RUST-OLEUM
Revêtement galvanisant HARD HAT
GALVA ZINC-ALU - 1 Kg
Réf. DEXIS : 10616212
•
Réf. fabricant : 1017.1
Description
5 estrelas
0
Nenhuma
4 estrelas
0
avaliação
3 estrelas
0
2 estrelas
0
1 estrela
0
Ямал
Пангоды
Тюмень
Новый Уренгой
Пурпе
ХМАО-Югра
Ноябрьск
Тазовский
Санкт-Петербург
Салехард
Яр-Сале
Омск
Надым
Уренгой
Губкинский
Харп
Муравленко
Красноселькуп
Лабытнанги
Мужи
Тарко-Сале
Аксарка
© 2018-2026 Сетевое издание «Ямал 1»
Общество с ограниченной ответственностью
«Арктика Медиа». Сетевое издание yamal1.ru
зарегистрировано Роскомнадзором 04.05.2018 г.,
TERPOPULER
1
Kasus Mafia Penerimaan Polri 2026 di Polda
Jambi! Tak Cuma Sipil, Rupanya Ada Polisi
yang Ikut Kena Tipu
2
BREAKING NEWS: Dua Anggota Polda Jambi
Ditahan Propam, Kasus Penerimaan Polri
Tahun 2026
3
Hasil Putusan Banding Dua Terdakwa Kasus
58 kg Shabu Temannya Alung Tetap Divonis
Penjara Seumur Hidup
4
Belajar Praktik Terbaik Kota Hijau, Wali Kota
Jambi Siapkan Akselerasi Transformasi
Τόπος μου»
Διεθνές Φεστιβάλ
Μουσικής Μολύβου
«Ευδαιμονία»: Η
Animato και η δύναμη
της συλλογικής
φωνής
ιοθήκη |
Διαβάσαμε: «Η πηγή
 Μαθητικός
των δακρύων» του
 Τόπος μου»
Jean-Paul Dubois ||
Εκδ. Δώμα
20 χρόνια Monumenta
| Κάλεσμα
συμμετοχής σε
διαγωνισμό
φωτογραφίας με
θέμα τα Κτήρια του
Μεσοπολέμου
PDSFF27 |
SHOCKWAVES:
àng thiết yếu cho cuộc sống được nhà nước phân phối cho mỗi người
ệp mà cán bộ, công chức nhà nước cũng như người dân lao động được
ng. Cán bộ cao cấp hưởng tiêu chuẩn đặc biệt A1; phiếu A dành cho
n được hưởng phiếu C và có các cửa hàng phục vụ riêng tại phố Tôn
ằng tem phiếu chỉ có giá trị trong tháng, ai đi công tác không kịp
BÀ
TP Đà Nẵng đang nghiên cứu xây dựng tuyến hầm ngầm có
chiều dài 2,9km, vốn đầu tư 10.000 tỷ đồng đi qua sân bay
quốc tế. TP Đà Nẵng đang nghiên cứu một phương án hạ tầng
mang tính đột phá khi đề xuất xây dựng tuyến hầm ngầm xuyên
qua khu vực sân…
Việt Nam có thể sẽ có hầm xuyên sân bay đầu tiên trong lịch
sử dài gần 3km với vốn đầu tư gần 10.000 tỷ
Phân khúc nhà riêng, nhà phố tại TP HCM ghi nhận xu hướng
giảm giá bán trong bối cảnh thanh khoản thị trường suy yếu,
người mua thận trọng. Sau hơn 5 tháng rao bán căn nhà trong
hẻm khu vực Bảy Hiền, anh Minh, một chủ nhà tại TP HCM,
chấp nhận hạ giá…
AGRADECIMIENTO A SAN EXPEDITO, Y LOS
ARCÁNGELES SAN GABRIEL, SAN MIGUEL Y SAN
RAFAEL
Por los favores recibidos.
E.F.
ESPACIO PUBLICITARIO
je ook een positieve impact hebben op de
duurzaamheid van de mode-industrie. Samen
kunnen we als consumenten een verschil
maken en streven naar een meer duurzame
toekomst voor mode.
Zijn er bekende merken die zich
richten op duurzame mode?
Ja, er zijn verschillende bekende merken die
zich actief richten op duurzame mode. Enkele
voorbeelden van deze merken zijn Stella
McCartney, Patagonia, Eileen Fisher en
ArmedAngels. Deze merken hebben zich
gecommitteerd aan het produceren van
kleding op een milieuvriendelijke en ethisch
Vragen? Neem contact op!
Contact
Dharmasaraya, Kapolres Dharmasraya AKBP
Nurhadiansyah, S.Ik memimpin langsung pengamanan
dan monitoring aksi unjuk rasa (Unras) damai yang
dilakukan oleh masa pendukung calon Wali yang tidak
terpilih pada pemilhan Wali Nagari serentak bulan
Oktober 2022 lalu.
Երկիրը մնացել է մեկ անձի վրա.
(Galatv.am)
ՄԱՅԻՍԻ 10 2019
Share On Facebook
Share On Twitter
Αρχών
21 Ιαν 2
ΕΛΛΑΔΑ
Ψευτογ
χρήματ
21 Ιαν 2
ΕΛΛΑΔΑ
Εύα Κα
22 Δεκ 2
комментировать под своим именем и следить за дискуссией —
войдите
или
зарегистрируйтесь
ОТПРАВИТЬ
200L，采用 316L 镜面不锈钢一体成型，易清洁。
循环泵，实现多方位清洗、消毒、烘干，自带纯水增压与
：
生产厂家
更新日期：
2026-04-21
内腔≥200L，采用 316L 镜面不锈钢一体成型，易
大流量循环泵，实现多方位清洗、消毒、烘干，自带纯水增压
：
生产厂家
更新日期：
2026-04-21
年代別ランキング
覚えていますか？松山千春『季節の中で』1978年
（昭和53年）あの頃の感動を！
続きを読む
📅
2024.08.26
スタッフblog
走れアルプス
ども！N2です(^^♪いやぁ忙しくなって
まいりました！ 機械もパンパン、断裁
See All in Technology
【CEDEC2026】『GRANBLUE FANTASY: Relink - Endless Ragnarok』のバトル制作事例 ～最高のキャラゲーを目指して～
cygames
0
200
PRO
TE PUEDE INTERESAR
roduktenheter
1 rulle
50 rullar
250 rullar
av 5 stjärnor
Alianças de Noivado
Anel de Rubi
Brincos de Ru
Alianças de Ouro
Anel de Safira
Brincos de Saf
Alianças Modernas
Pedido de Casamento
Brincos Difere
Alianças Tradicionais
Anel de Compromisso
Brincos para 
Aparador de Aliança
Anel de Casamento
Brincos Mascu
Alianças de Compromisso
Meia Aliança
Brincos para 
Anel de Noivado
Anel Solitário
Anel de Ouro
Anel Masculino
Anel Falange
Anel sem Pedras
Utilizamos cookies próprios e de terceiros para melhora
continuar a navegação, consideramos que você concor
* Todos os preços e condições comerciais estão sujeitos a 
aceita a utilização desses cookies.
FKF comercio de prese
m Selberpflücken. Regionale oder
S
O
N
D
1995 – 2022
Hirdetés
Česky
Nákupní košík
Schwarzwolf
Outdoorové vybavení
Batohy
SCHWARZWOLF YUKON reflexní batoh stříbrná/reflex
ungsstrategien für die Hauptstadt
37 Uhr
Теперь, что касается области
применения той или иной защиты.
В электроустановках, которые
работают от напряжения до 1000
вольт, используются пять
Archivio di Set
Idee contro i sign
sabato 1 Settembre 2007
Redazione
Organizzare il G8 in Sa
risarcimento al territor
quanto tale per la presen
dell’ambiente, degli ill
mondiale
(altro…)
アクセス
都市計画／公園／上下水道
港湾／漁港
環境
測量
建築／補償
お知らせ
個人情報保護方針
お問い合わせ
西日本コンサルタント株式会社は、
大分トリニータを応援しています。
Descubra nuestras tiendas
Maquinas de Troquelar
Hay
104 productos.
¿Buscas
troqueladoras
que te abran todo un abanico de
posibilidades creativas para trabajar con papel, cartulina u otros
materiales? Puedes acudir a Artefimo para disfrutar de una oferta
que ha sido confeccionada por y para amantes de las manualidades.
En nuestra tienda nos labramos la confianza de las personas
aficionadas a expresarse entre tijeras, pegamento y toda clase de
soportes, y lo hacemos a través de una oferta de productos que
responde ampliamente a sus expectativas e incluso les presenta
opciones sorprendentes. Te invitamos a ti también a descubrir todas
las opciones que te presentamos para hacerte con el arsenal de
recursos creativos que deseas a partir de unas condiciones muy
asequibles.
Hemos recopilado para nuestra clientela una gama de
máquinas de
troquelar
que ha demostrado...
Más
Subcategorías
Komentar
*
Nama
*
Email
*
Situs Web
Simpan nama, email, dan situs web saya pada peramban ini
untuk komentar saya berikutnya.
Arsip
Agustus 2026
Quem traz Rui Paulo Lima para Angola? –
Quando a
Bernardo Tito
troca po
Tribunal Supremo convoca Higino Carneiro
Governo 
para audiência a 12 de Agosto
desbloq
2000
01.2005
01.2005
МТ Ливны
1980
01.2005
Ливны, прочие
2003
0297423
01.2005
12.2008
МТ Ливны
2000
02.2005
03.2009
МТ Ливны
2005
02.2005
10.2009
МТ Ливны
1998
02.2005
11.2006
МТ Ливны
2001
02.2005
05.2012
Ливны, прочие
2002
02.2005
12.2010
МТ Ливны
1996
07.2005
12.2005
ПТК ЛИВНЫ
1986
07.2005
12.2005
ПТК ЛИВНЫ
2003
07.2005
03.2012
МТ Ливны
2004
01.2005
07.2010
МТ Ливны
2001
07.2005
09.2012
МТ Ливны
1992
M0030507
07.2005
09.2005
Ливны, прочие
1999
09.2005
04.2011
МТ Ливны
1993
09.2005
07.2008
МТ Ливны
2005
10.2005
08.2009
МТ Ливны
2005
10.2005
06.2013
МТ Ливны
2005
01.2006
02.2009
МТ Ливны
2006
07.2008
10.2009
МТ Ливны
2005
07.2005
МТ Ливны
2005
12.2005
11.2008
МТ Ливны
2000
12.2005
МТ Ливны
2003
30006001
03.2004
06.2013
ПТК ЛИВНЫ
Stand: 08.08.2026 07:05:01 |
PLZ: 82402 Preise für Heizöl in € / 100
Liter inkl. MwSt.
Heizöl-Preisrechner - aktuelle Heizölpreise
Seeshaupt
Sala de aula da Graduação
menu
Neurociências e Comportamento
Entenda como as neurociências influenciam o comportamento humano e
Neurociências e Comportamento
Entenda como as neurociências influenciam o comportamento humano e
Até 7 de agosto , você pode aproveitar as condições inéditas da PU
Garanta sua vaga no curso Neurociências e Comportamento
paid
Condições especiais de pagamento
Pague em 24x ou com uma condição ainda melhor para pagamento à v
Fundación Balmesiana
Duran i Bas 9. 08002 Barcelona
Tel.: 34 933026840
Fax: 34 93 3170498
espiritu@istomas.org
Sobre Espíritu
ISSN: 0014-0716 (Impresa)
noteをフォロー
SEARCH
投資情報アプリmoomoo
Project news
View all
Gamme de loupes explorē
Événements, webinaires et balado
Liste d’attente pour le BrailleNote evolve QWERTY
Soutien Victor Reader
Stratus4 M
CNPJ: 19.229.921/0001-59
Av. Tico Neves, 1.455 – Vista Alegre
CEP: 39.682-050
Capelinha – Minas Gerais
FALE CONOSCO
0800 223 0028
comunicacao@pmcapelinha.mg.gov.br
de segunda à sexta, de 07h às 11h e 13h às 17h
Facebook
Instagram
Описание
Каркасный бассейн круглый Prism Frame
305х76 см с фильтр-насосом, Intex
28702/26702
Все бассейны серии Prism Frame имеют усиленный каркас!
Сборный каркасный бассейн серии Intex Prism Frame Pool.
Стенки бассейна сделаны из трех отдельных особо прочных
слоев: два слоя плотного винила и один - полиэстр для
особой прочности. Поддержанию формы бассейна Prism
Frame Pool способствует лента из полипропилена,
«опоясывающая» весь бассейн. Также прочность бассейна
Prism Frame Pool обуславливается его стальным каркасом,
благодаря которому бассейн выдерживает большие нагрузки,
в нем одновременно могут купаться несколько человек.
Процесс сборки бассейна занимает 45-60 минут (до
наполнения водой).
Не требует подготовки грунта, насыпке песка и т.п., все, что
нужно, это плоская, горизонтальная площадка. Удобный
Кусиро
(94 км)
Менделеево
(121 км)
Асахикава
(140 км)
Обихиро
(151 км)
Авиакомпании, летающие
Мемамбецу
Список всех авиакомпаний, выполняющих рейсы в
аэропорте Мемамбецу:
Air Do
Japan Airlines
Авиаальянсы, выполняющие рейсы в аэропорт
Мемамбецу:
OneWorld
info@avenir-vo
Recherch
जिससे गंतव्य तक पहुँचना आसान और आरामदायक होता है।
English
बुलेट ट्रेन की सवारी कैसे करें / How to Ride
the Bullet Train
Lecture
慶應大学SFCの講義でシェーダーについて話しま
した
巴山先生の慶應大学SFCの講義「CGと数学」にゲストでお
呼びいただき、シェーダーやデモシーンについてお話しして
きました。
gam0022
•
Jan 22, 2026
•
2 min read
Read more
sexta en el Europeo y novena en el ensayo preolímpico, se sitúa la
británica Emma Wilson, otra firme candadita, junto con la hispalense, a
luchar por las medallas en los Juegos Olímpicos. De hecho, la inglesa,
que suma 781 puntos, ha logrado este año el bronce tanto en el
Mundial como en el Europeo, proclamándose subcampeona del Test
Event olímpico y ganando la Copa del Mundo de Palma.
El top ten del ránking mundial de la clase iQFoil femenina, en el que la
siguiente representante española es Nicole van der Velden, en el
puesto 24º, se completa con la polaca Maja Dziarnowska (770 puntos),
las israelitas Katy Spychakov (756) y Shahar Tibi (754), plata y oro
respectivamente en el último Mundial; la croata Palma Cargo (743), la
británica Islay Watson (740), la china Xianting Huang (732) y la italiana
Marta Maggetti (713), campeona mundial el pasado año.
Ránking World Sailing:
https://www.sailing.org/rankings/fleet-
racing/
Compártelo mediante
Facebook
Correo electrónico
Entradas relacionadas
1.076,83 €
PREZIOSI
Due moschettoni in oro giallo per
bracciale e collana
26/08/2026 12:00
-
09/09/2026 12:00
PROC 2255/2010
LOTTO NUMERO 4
----
Directive: Only the lines from the first line of the records through the one containing "AGRADECIMIENTO A SAN EXPEDITO, Y LOS" should be reproduced, exactly, with both of them included.

Solution for this exercise:
RUST-OLEUM
Revêtement galvanisant HARD HAT
GALVA ZINC-ALU - 1 Kg
Réf. DEXIS : 10616212
•
Réf. fabricant : 1017.1
Description
5 estrelas
0
Nenhuma
4 estrelas
0
avaliação
3 estrelas
0
2 estrelas
0
1 estrela
0
Ямал
Пангоды
Тюмень
Новый Уренгой
Пурпе
ХМАО-Югра
Ноябрьск
Тазовский
Санкт-Петербург
Салехард
Яр-Сале
Омск
Надым
Уренгой
Губкинский
Харп
Муравленко
Красноселькуп
Лабытнанги
Мужи
Тарко-Сале
Аксарка
© 2018-2026 Сетевое издание «Ямал 1»
Общество с ограниченной ответственностью
«Арктика Медиа». Сетевое издание yamal1.ru
зарегистрировано Роскомнадзором 04.05.2018 г.,
TERPOPULER
1
Kasus Mafia Penerimaan Polri 2026 di Polda
Jambi! Tak Cuma Sipil, Rupanya Ada Polisi
yang Ikut Kena Tipu
2
BREAKING NEWS: Dua Anggota Polda Jambi
Ditahan Propam, Kasus Penerimaan Polri
Tahun 2026
3
Hasil Putusan Banding Dua Terdakwa Kasus
58 kg Shabu Temannya Alung Tetap Divonis
Penjara Seumur Hidup
4
Belajar Praktik Terbaik Kota Hijau, Wali Kota
Jambi Siapkan Akselerasi Transformasi
Τόπος μου»
Διεθνές Φεστιβάλ
Μουσικής Μολύβου
«Ευδαιμονία»: Η
Animato και η δύναμη
της συλλογικής
φωνής
ιοθήκη |
Διαβάσαμε: «Η πηγή
 Μαθητικός
των δακρύων» του
 Τόπος μου»
Jean-Paul Dubois ||
Εκδ. Δώμα
20 χρόνια Monumenta
| Κάλεσμα
συμμετοχής σε
διαγωνισμό
φωτογραφίας με
θέμα τα Κτήρια του
Μεσοπολέμου
PDSFF27 |
SHOCKWAVES:
àng thiết yếu cho cuộc sống được nhà nước phân phối cho mỗi người
ệp mà cán bộ, công chức nhà nước cũng như người dân lao động được
ng. Cán bộ cao cấp hưởng tiêu chuẩn đặc biệt A1; phiếu A dành cho
n được hưởng phiếu C và có các cửa hàng phục vụ riêng tại phố Tôn
ằng tem phiếu chỉ có giá trị trong tháng, ai đi công tác không kịp
BÀ
TP Đà Nẵng đang nghiên cứu xây dựng tuyến hầm ngầm có
chiều dài 2,9km, vốn đầu tư 10.000 tỷ đồng đi qua sân bay
quốc tế. TP Đà Nẵng đang nghiên cứu một phương án hạ tầng
mang tính đột phá khi đề xuất xây dựng tuyến hầm ngầm xuyên
qua khu vực sân…
Việt Nam có thể sẽ có hầm xuyên sân bay đầu tiên trong lịch
sử dài gần 3km với vốn đầu tư gần 10.000 tỷ
Phân khúc nhà riêng, nhà phố tại TP HCM ghi nhận xu hướng
giảm giá bán trong bối cảnh thanh khoản thị trường suy yếu,
người mua thận trọng. Sau hơn 5 tháng rao bán căn nhà trong
hẻm khu vực Bảy Hiền, anh Minh, một chủ nhà tại TP HCM,
chấp nhận hạ giá…
AGRADECIMIENTO A SAN EXPEDITO, Y LOS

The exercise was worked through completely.